**WORK INSTRUCTIONS:** Reproduce the rows from the line containing "pose: elev=339.9 azim=334.4" through the end of the rows, keeping the pose and dot lines that precede each answer but omitting the pictures. Multiply each dot coordinate in the answers by 0.6 and round to whole numbers, with halves rounded up.

Saved data entries:
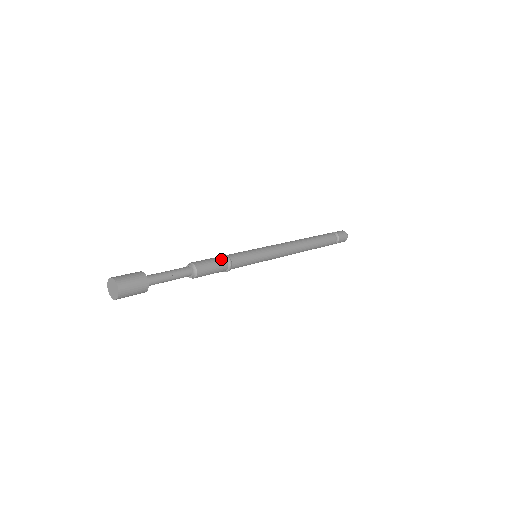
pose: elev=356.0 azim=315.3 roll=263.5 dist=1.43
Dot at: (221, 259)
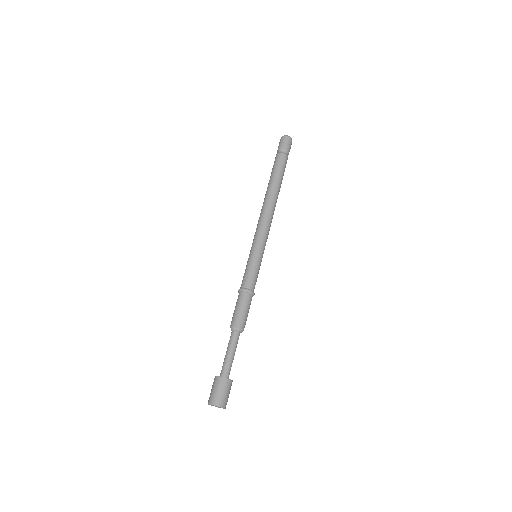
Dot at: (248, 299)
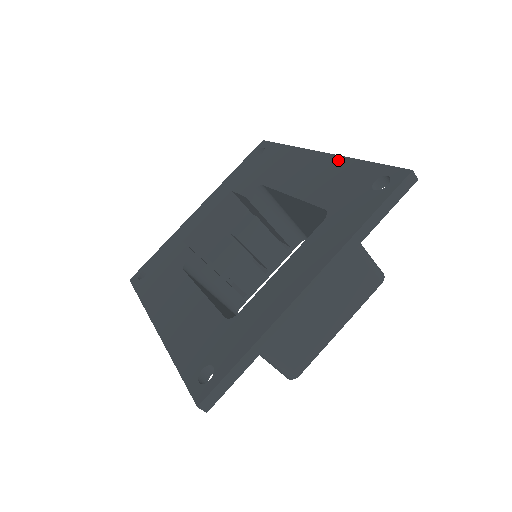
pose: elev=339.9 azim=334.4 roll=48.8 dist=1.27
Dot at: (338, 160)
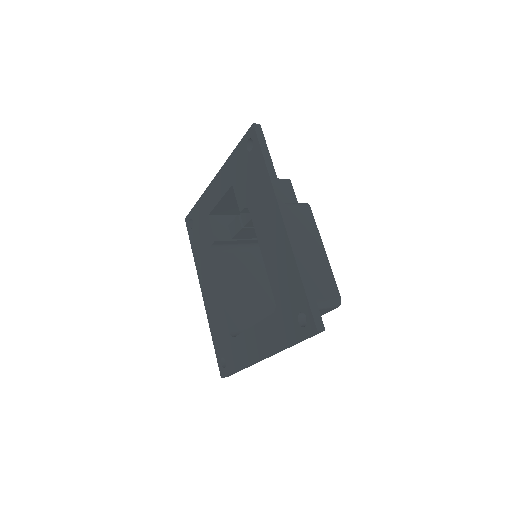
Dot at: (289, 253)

**SOLVED EXERCISE:**
pose: elev=339.9 azim=334.4 roll=48.8 dist=1.27
Dot at: (338, 160)
Dot at: (173, 152)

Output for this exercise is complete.